● WHAT TO WORK ON:
Please return each entry that follows exactly as given, but without pictures.

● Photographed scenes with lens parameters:
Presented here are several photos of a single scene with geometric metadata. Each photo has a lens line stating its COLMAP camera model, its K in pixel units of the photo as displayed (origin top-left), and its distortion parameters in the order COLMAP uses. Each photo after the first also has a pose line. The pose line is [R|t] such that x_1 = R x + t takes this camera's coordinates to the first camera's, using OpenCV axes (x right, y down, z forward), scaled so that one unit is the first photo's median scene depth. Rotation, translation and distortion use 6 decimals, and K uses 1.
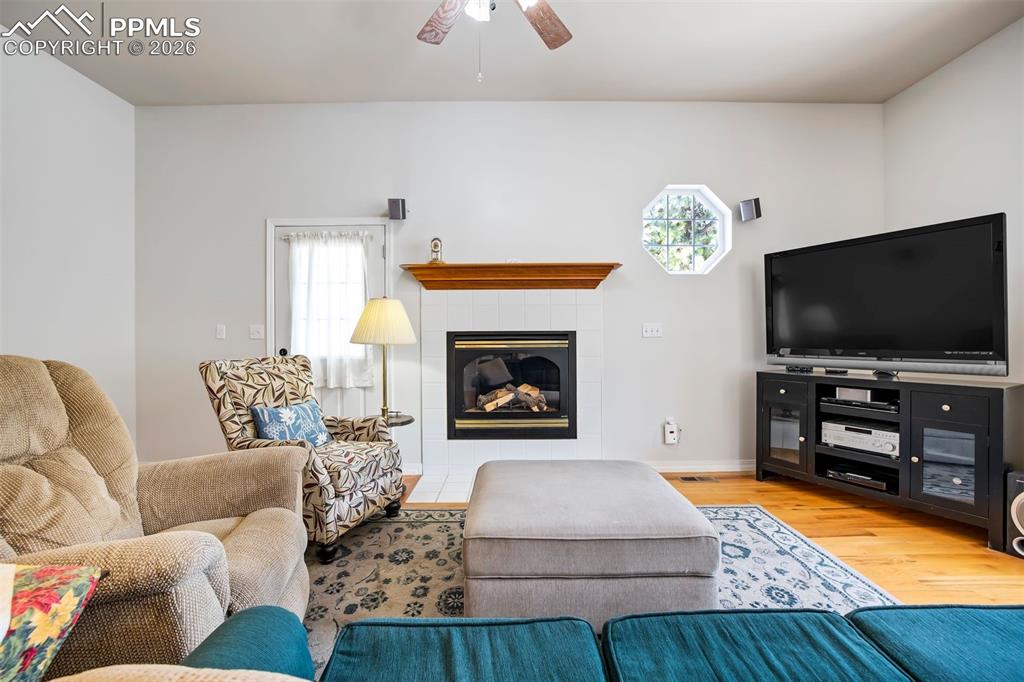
lens RADIAL K [[445.2, 0, 510.9], [0, 445.2, 342.6], [0, 0, 1]] dist [-0.024321, 0.004740]
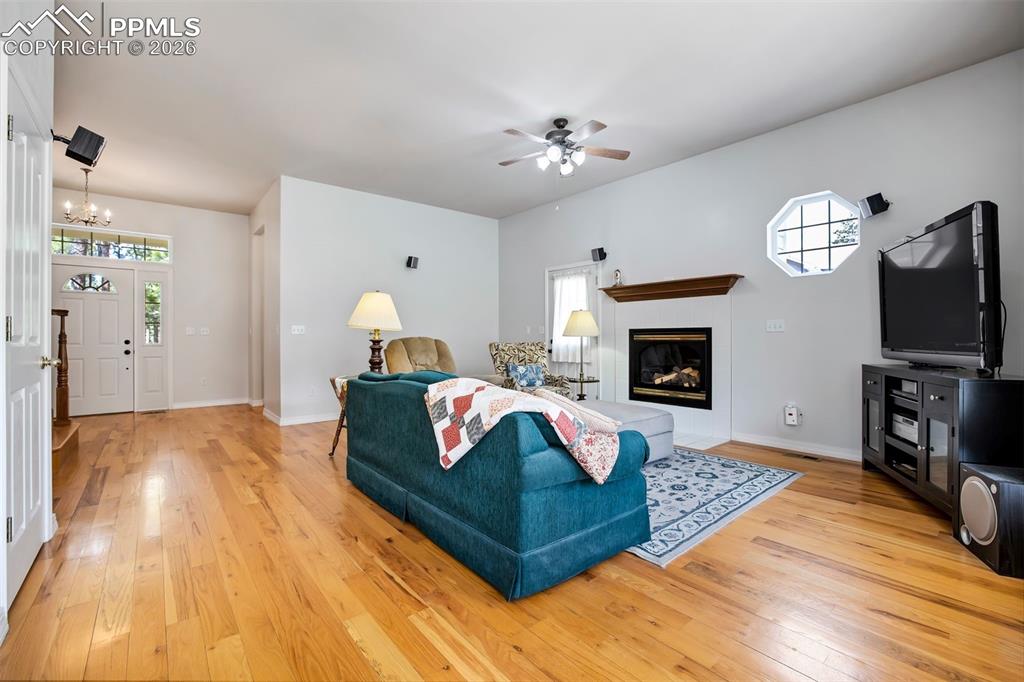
lens RADIAL K [[445.2, 0, 515.7], [0, 445.2, 337.5], [0, 0, 1]] dist [-0.024321, 0.004740]
pose [[0.649600, 0.005786, -0.760254, 0.782221], [-0.010094, 0.999949, -0.001015, 0.010510], [0.760209, 0.008333, 0.649625, -0.294514]]
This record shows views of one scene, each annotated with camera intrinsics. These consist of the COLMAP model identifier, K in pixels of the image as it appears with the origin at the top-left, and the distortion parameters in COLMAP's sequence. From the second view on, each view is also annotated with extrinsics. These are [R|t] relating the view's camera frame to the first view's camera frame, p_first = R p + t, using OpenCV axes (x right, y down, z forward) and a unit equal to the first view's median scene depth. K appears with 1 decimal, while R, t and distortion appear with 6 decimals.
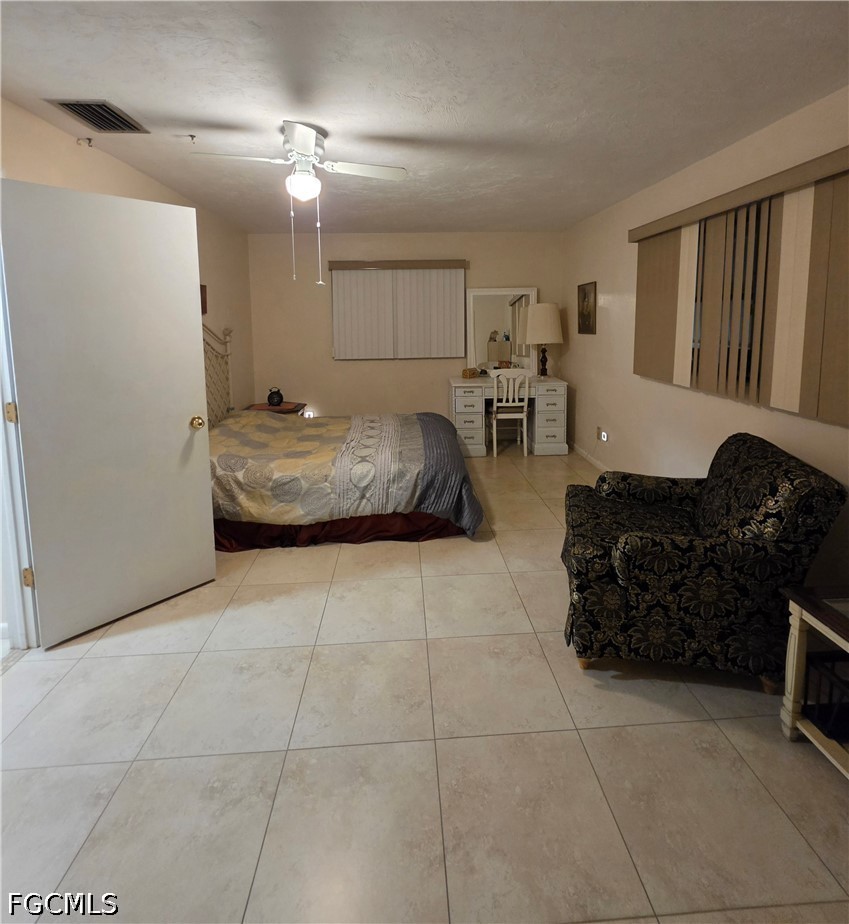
lens RADIAL K [[456.0, 0, 426.6], [0, 456.0, 365.2], [0, 0, 1]] dist [-0.005218, -0.000782]
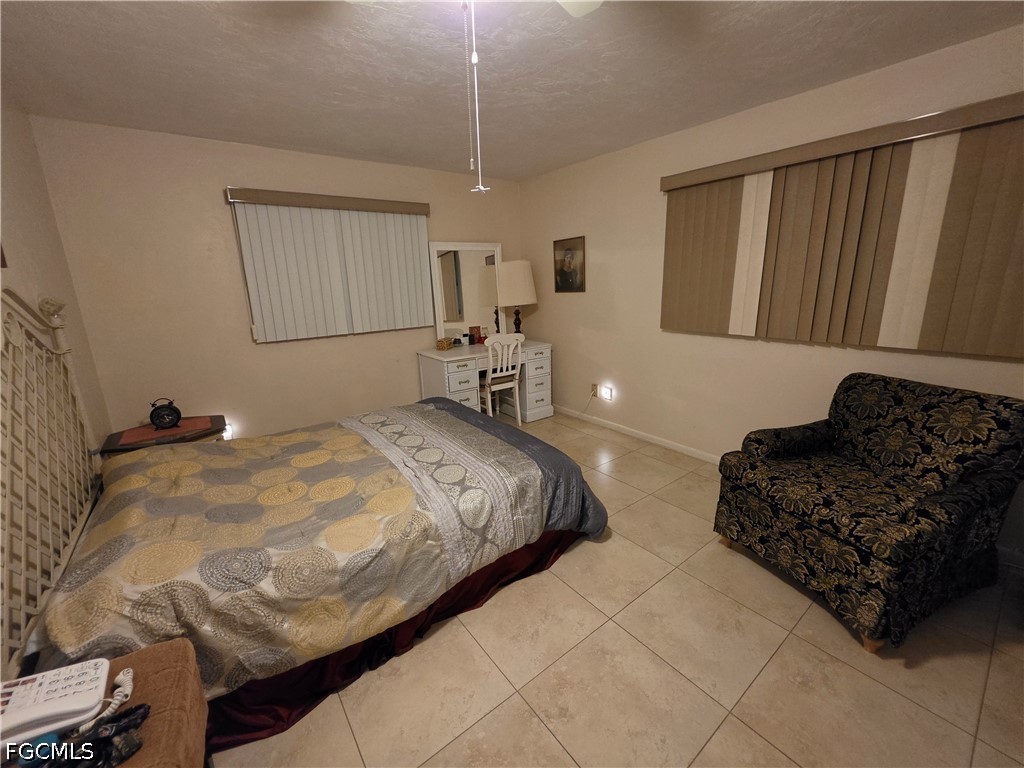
lens RADIAL K [[412.1, 0, 512.5], [0, 412.1, 383.0], [0, 0, 1]] dist [-0.010939, 0.003305]
pose [[0.826316, -0.147265, 0.543613, -0.254066], [0.075932, 0.985527, 0.151560, -0.019322], [-0.558065, -0.083959, 0.825539, 0.312452]]
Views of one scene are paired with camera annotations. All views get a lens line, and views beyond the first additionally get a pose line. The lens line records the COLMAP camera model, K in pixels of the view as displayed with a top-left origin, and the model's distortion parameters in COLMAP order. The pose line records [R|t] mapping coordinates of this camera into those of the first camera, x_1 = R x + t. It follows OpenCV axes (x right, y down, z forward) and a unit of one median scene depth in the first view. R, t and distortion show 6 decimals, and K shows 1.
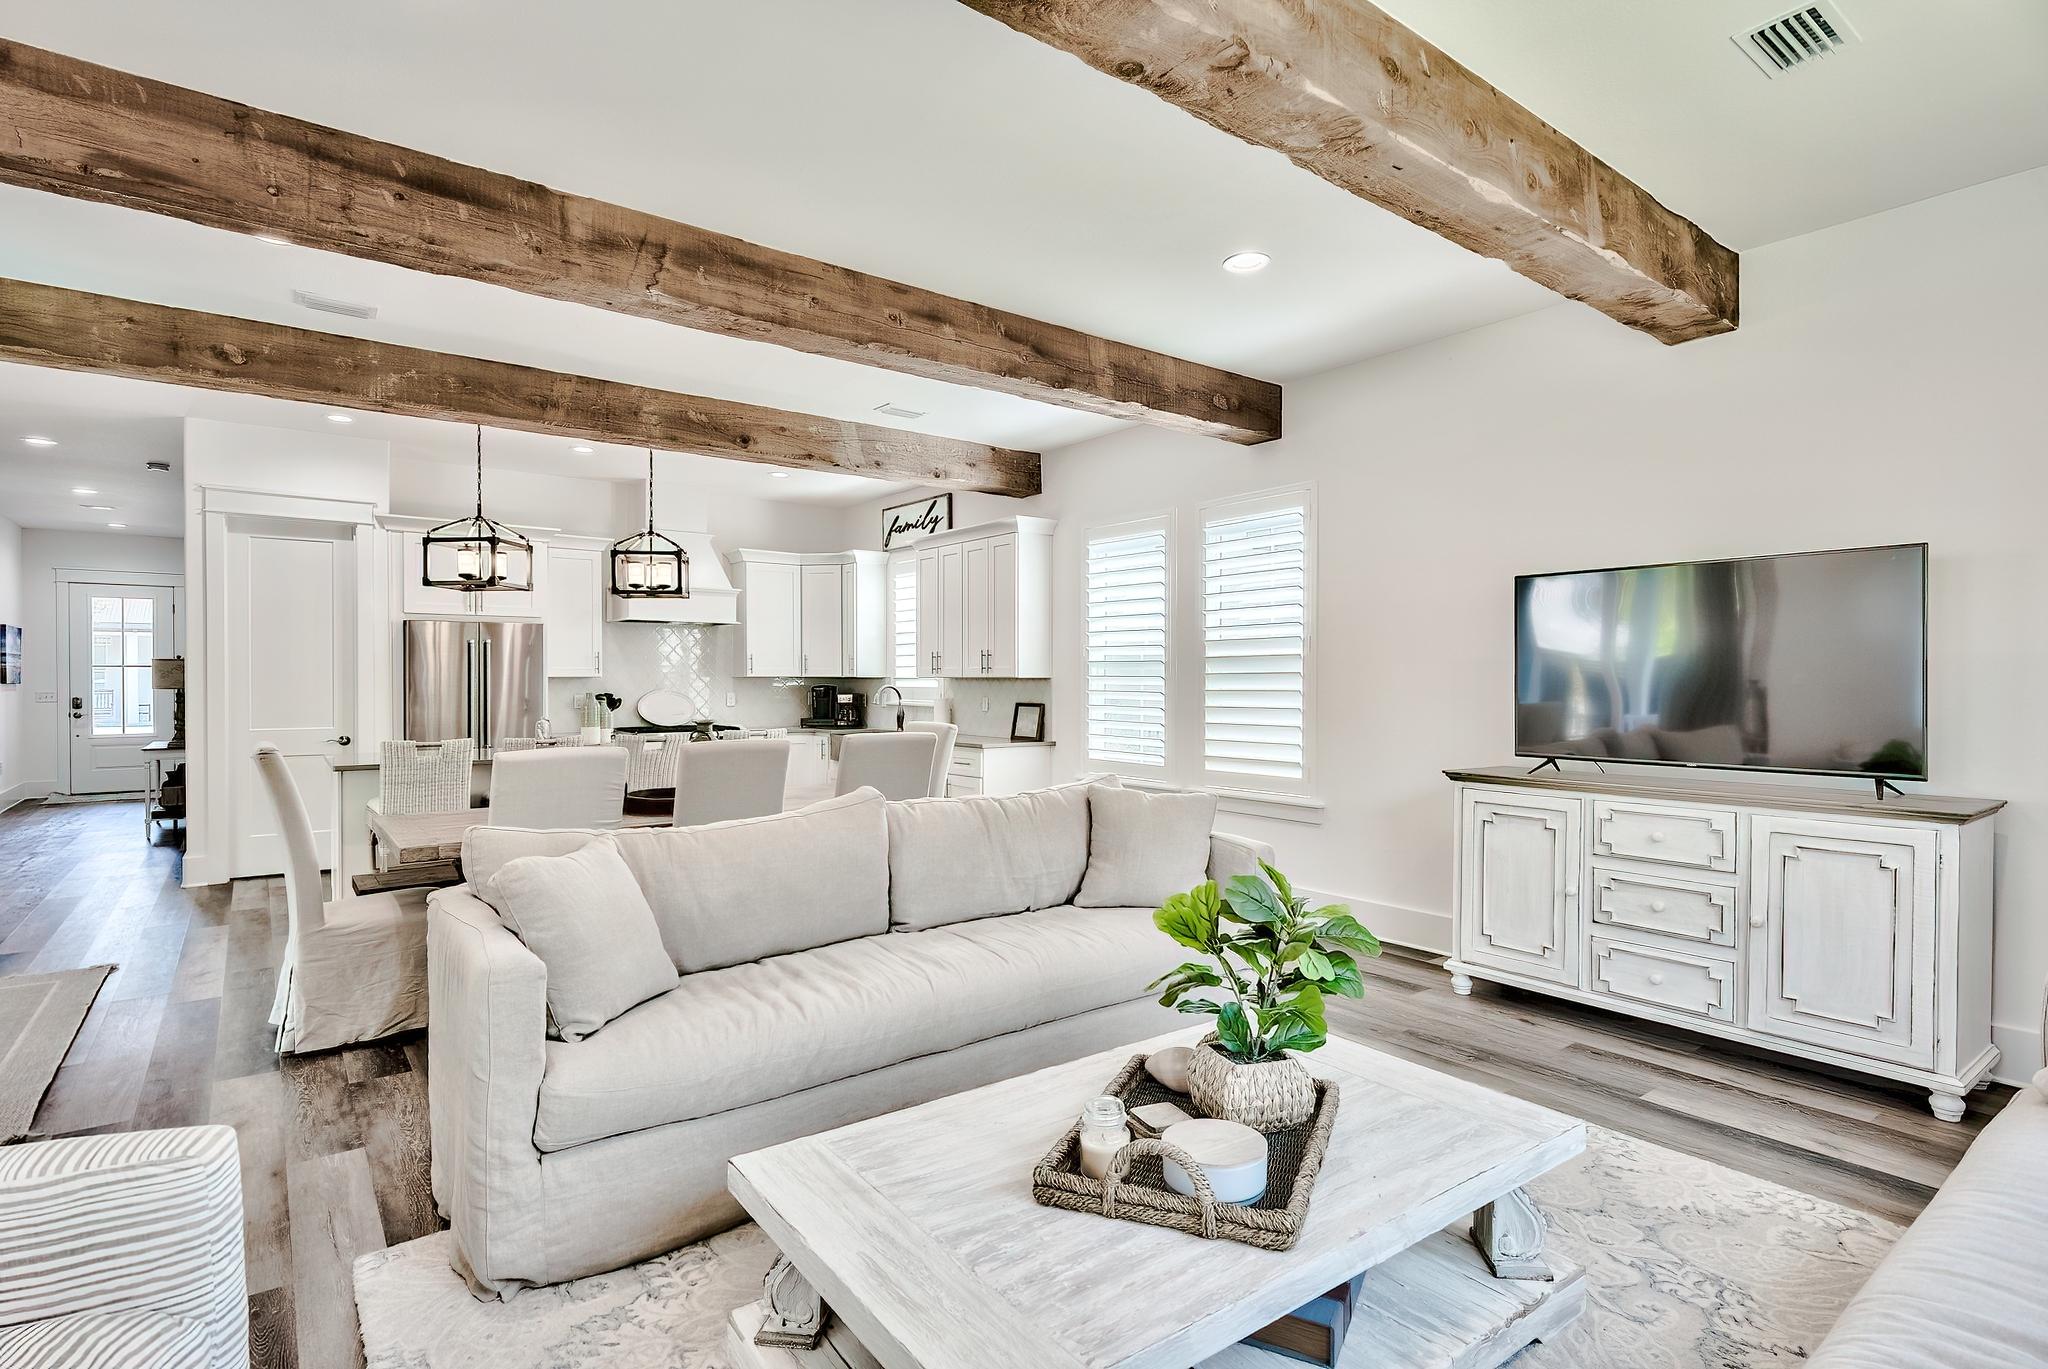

● RESULT:
Presented here are several photos of a single scene with geometric metadata. Each photo has a lens line stating its COLMAP camera model, its K in pixel units of the photo as displayed (origin top-left), and its distortion parameters in the order COLMAP uses. Each photo after the first also has a pose line. The pose line is [R|t] such that x_1 = R x + t takes this camera's coordinates to the first camera's, using OpenCV axes (x right, y down, z forward), scaled so that one unit is the first photo's median scene depth. Rotation, translation and distortion use 6 decimals, and K uses 1.
lens RADIAL K [[445.2, 0, 510.9], [0, 445.2, 342.6], [0, 0, 1]] dist [-0.024321, 0.004740]
lens RADIAL K [[445.2, 0, 515.7], [0, 445.2, 337.5], [0, 0, 1]] dist [-0.024321, 0.004740]
pose [[0.649600, 0.005786, -0.760254, 0.782221], [-0.010094, 0.999949, -0.001015, 0.010510], [0.760209, 0.008333, 0.649625, -0.294514]]
This record shows views of one scene, each annotated with camera intrinsics. These consist of the COLMAP model identifier, K in pixels of the image as it appears with the origin at the top-left, and the distortion parameters in COLMAP's sequence. From the second view on, each view is also annotated with extrinsics. These are [R|t] relating the view's camera frame to the first view's camera frame, p_first = R p + t, using OpenCV axes (x right, y down, z forward) and a unit equal to the first view's median scene depth. K appears with 1 decimal, while R, t and distortion appear with 6 decimals.
lens RADIAL K [[456.0, 0, 426.6], [0, 456.0, 365.2], [0, 0, 1]] dist [-0.005218, -0.000782]
lens RADIAL K [[412.1, 0, 512.5], [0, 412.1, 383.0], [0, 0, 1]] dist [-0.010939, 0.003305]
pose [[0.826316, -0.147265, 0.543613, -0.254066], [0.075932, 0.985527, 0.151560, -0.019322], [-0.558065, -0.083959, 0.825539, 0.312452]]
Views of one scene are paired with camera annotations. All views get a lens line, and views beyond the first additionally get a pose line. The lens line records the COLMAP camera model, K in pixels of the view as displayed with a top-left origin, and the model's distortion parameters in COLMAP order. The pose line records [R|t] mapping coordinates of this camera into those of the first camera, x_1 = R x + t. It follows OpenCV axes (x right, y down, z forward) and a unit of one median scene depth in the first view. R, t and distortion show 6 decimals, and K shows 1.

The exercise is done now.